Editor's Choice US editor’s choice

How much freedom is healthy?

BMJ 2013; 346 doi: http://dx.doi.org/10.1136/bmj.f514 (Published 25 January 2013) Cite this as: BMJ 2013;346:f514
  1. Edward Davies, US news and features editor
  1. edavies{at}bmj.com

The notion of personal liberty, particularly from government, is all pervasive in US culture. Currently, it is largely manifesting itself through the debate on gun control after the tragic events in Sandy Hook last month (www.nytimes.com/interactive/2012/12/14/nyregion/The-shooting-at-the-Sandy-Hook-Elementary.html).

Six months ago it featured high on the health agenda as the Supreme Court ruled on whether the individual mandate was a constitutionally allowable part of the Affordable Care Act (BMJ 2012;344:e2626; doi:10.1136/bmj.e2626).

And this week the theme was central to President Obama’s forthright inaugural address. In particular, in a speech in which individual freedom was very much to the fore, the president spoke about the tension this can have with central government: “Being true to our founding documents does not require us to agree on every contour of life. It does not mean we all define liberty in exactly the same way or follow the same precise path to happiness.

“Progress does not compel us to settle centuries’ long debates about the role of government for all time, but it does require us to act in our time” (www.washingtonpost.com/politics/president-obamas-second-inaugural-address-transcript/2013/01/21/f148d234-63d6-11e2-85f5-a8a9228e55e7_story.html).

And it is one such action “in our time”—resolving the principle of tension between liberty and central control—that our feature focuses on this week.

Off-label prescribing is common and indeed beneficial for some patients. Many physicians do it, and it is perfectly legal. Off-label marketing, however, is not, and the fines meted out to drug companies for this behavior have run into tens of billions of dollars over the years.
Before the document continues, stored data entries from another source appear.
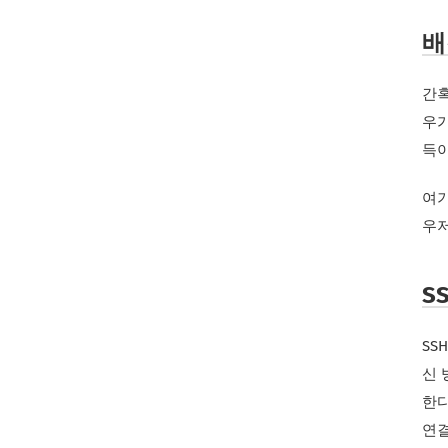
배
간혹
우가
득이
여기
우저
S
SS
신 
한다
연결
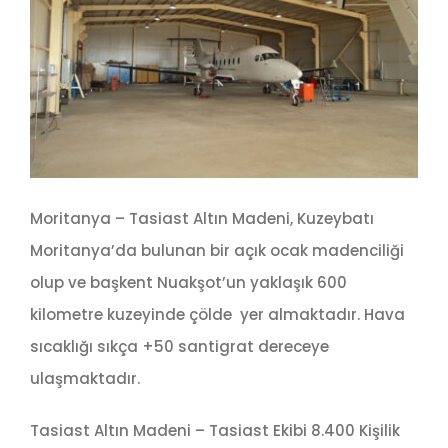
Moritanya – Tasiast Altın Madeni, Kuzeybatı
Moritanya’da bulunan bir açık ocak madenciliği
olup ve başkent Nuakşot’un yaklaşık 600
kilometre kuzeyinde çölde yer almaktadır. Hava
sıcaklığı sıkça +50 santigrat dereceye
ulaşmaktadır.
Tasiast Altın Madeni – Tasiast Ekibi 8.400 Kişilik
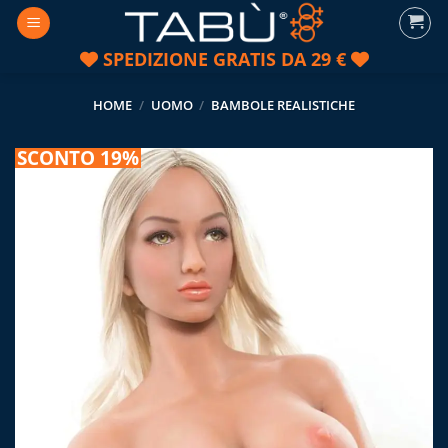
Salta
ai
SPEDIZIONE GRATIS DA 29 €
contenuti
HOME
/
UOMO
/
BAMBOLE REALISTICHE
SCONTO 19%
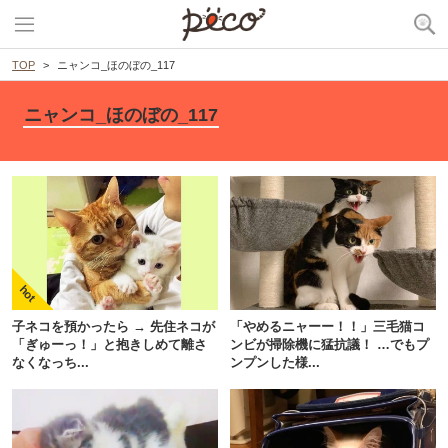
TOP
ニャンコ_ほのぼの_117
ニャンコ_ほのぼの_117
子ネコを預かったら → 先住ネコが
「やめるニャーー！！」三毛猫コ
「ぎゅーっ！」と抱きしめて離さ
ンビが掃除機に猛抗議！ …でもプ
なくなっち...
ンプンした様...
PECOアプリをダウンロード済みの方
アプリで開く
But a ruling last month could change all this. In 2008 a sales representative was convicted of introducing a misbranded drug into interstate commerce for talking up unapproved uses. His conviction was overturned by a US appeals court panel last month after he successfully argued that his First Amendment rights were violated because the federal government failed to prove his remarks were false or misleading.

The implications of this ruling for sales reps, industry, doctors, the Food and Drug Administration, and others are yet to be fully realized, but Ed Silverman’s feature takes the first footsteps into what could be a very different future as governance gives way to individual liberty (www.bmj.com/content/346/bmj.f320).